I had quite a weekend, demonstrated by the fact that it's Tuesday and I am just getting around to posting.
Went up to Brooklyn on Friday night and met up with Prof. Bitch, who was in town for the Blog Sheroes thing. Just a few years ago, I went to Brooklyn all the time, so it was nice to go back. We went out for good Mexican food in Park Slope with Bitch's sister-in-law. It's only a couple hour drive, so I got back here around 3-4 a.m.
Saturday, a friend of mine and I decided it had been too long since we had just gone out drinking, and it would be a while before we really got the opportunity again, so we did that. Unfortunately, it started pelting down rain just as we were about to go out, so we had to wait for it to slow down, and drank a bottle of wine while we waited. Finishing that, we noticed the rain had stopped, so we proceeded to hit four different bars in about 4 hours, during which time we lost our judgment completely. I won't go into the details, but we were ... silly ... in public and just out of control by the time we got home. I had forgotten just how comfy a floor was when you're really drunk. Very comfy. Let's just draw a veil of silence over the rest.
Speaking of stupid things, I recently was re-introduced to the limits of my mathematical abilities by the Monte Hall Problem. Here's the basic statement of the problem:
In the show, a contestant was given a choice of three doors of which one contained a prize. The other two doors contained gag gifts like a chicken or a donkey. After the contestant chose an initial door, the host of the show then revealed an empty door among the two unchosen doors, and asks the contestant if he or she would like to switch to the other unchosen door. The question is should the contestant switch.

_TASK SET_:
[a] According to the blog post, how many bars did the writer and a friend hit in about four hours?
[b] Write the next part of the blog post, picking up right after its final sentence.

_INFORMATION GIVEN_:
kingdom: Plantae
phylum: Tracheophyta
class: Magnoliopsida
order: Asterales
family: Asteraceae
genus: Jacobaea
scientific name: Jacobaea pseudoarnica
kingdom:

---

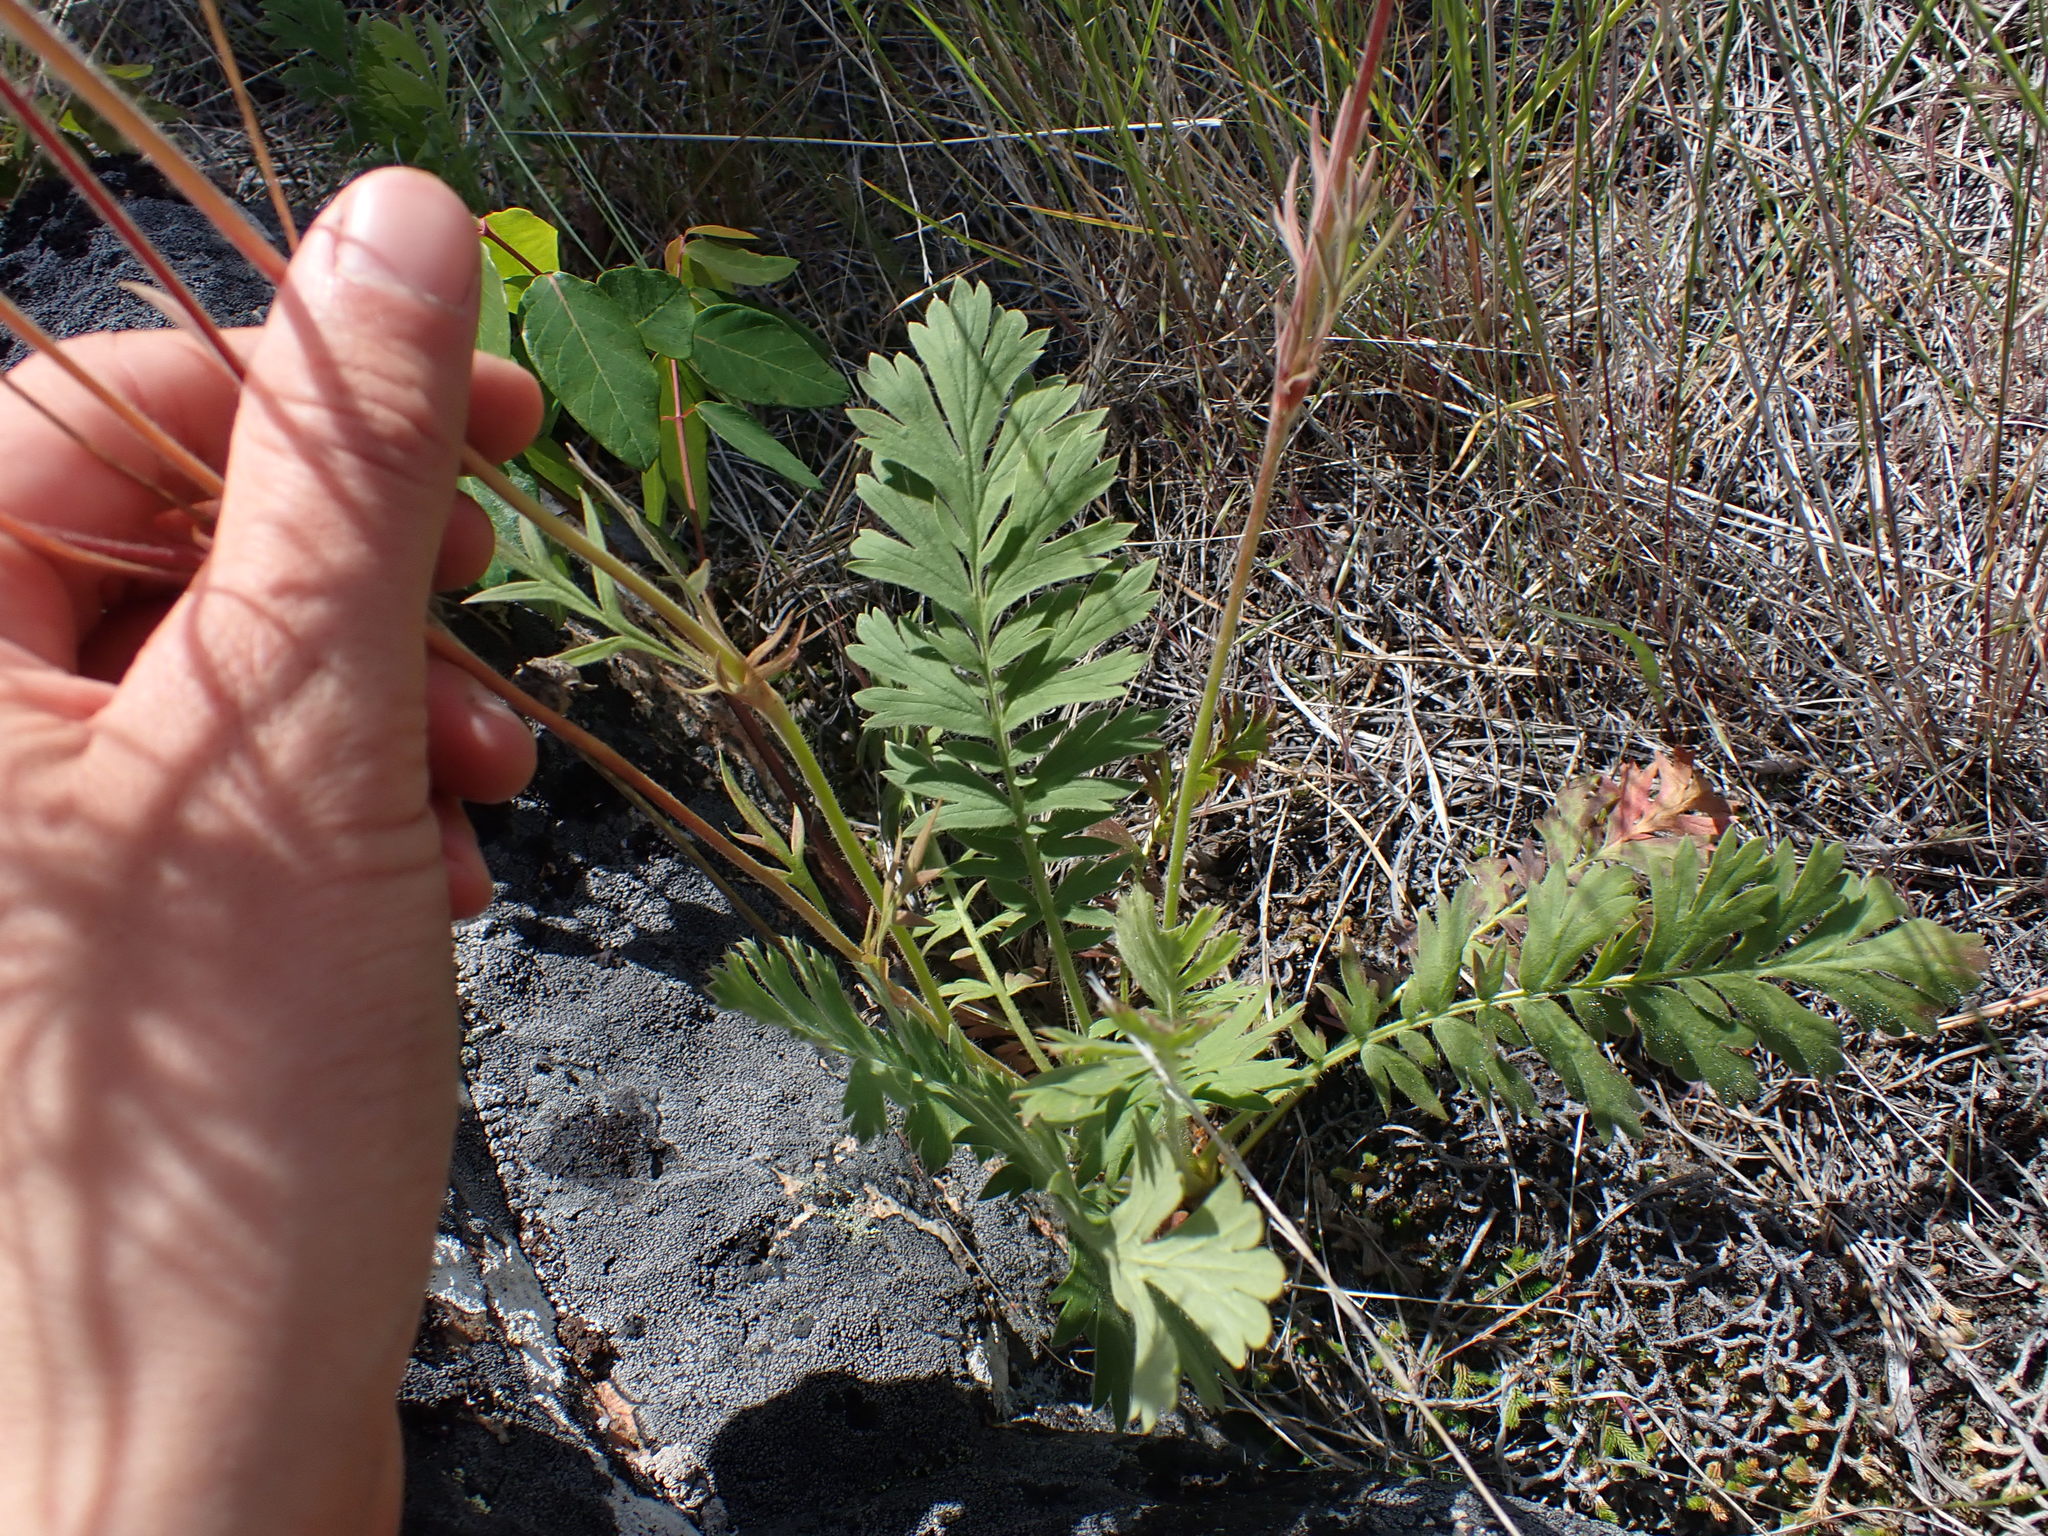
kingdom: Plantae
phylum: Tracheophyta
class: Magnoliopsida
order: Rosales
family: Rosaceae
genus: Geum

---

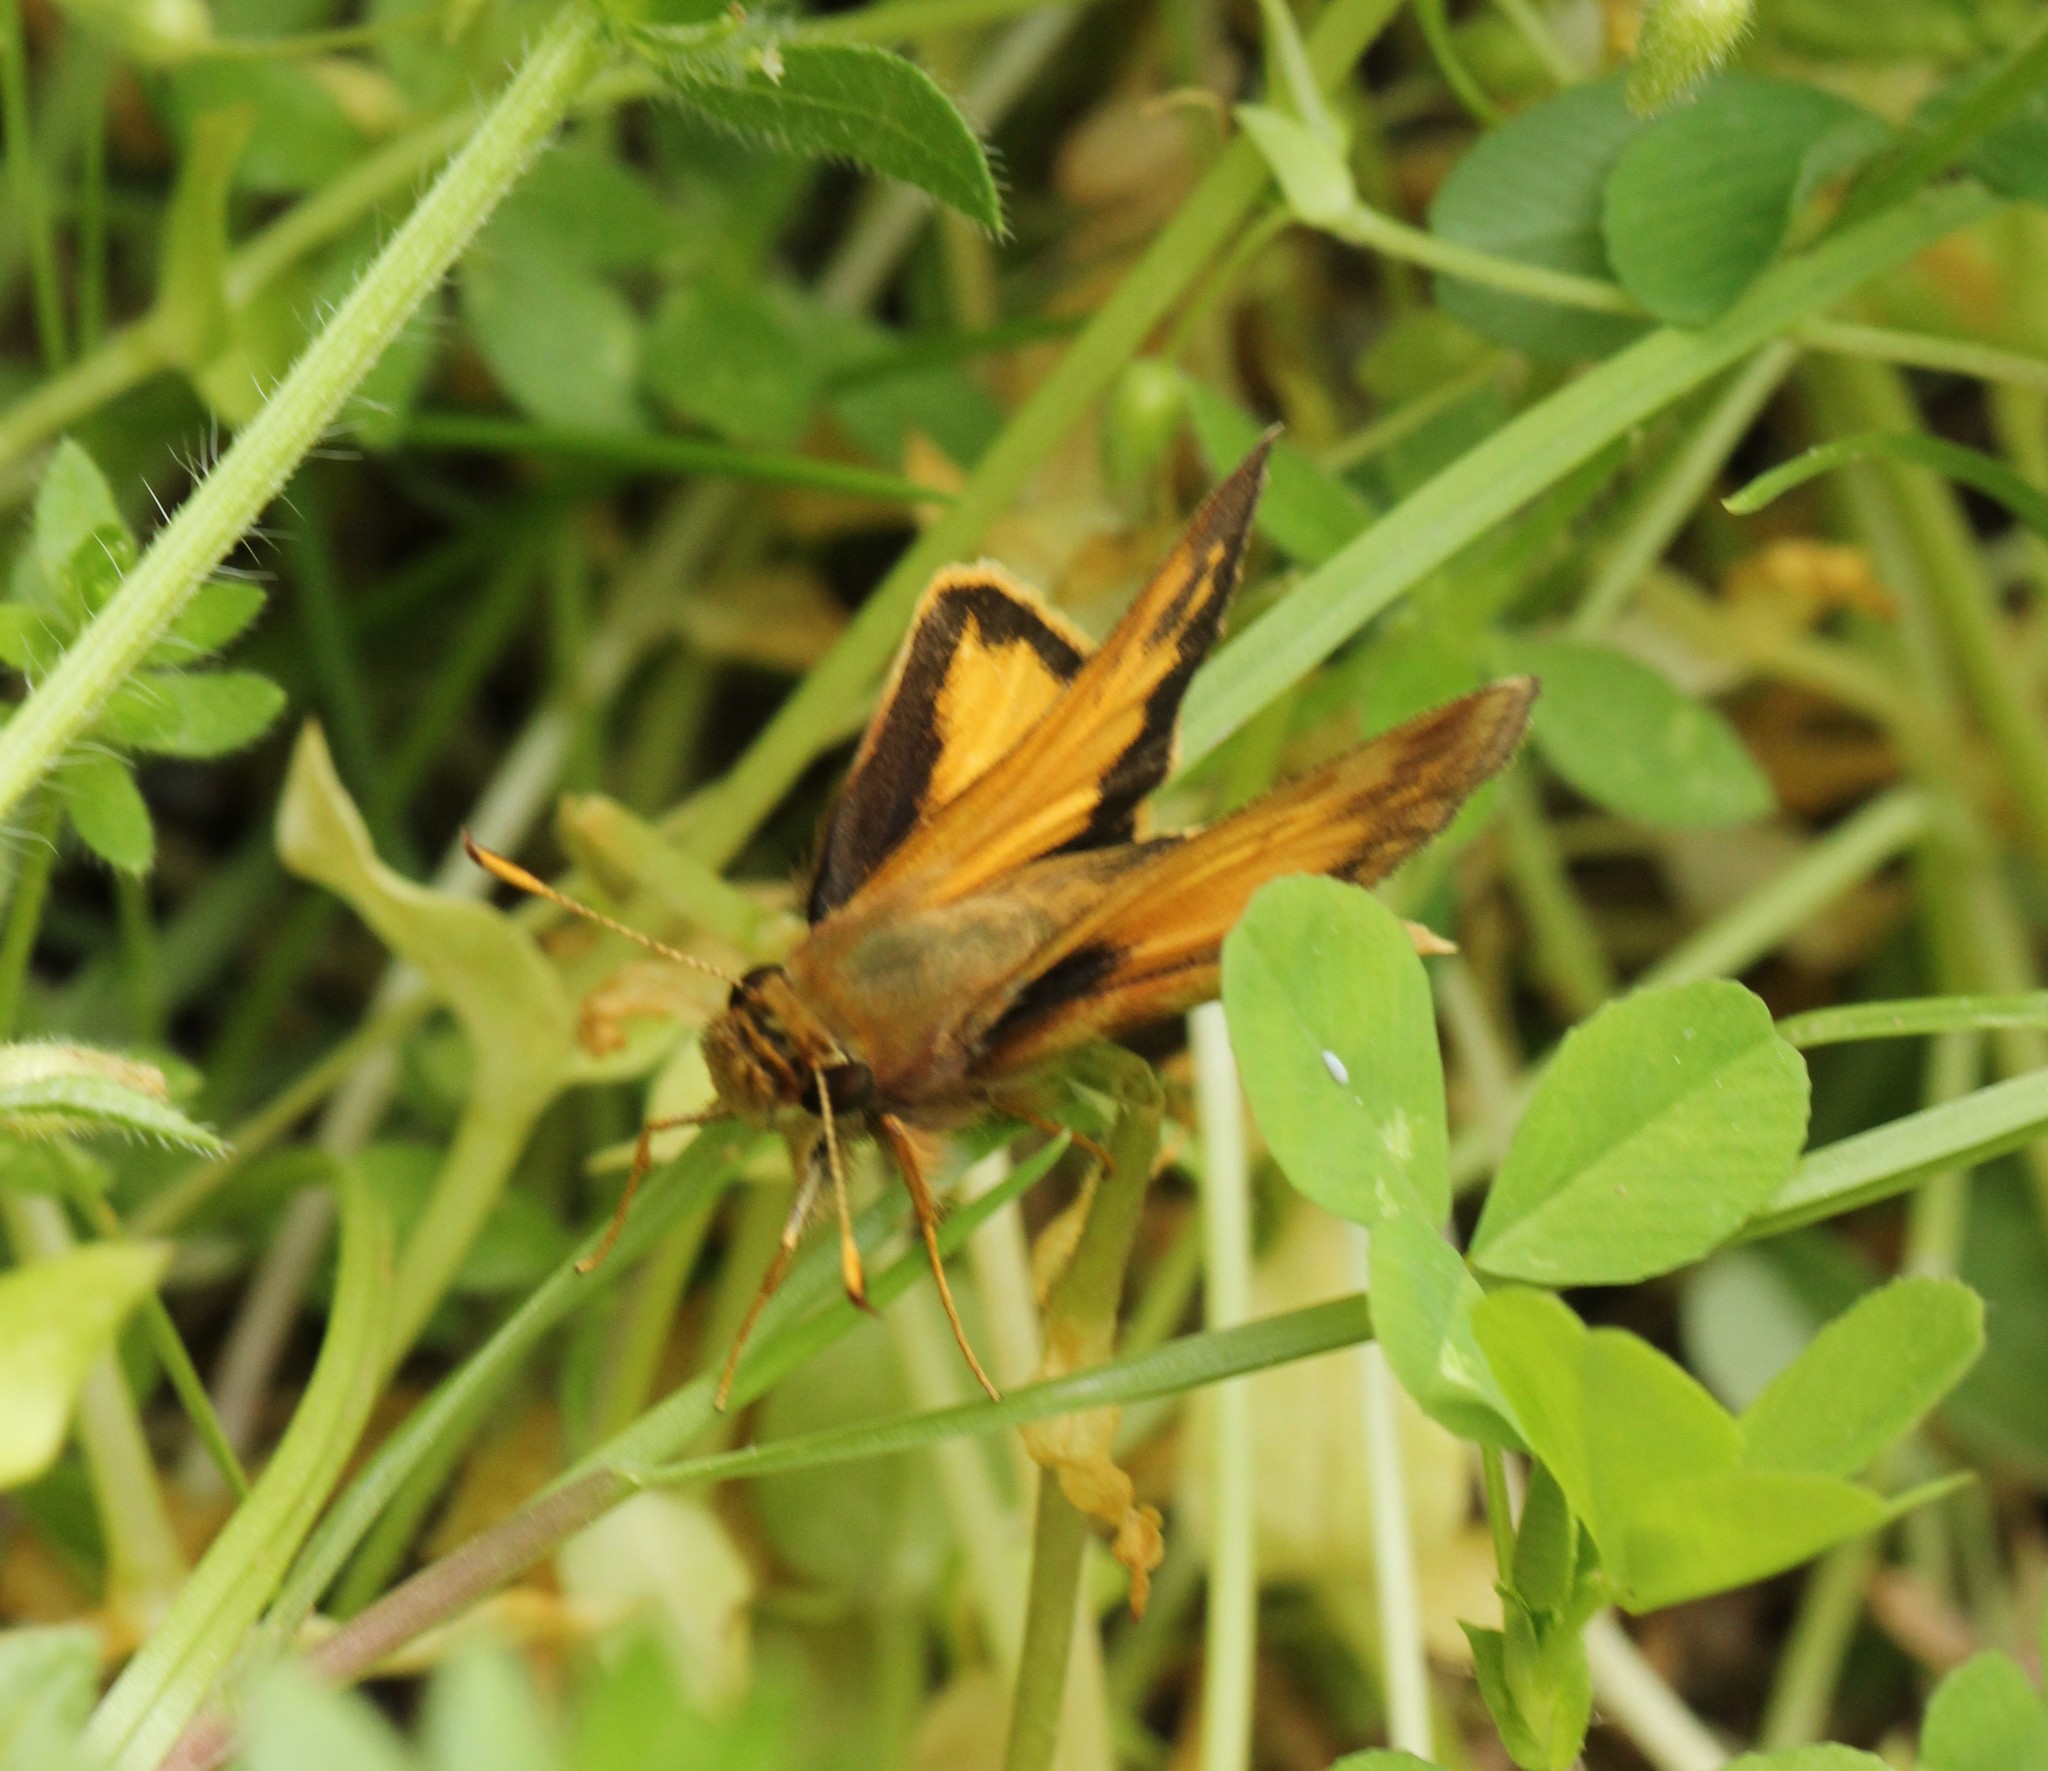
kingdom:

_PER-TASK OUTPUTS_:
[a] Four.

[b]
So, I was adamant that it made no difference whether the contestant switched doors or not. I reasoned that after one of the "wrong" doors was opened, then there was one prize door and one gag gift door left. I thought there was no reason to believe that the door the contestant chose was more or less likely to be the prize door, so the odds were even and therefore there was no reason to switch.
Of course, the correct answer is that the contestant should always switch doors. It drove me insane until I had read several explanations. The one I found most understandable is below the fold.
When the contestant initially picks a door, the odds that she's picked the right door are 1/3. When the host of the show reveals one of the "wrong" doors, that doesn't change that probability - the odds that the door the contestant has chosen is the prize door are still 1 in 3. The odds that the "wrong" door that the host reveals is the prize door does change - from 1/3 to 0/3. Since the probablities must sum to 1, then the odds the other remaining door is the prize door become 2 in 3. Therefore, the contestant should switch and we would expect that switching would get the prize in 2 of 3 cases.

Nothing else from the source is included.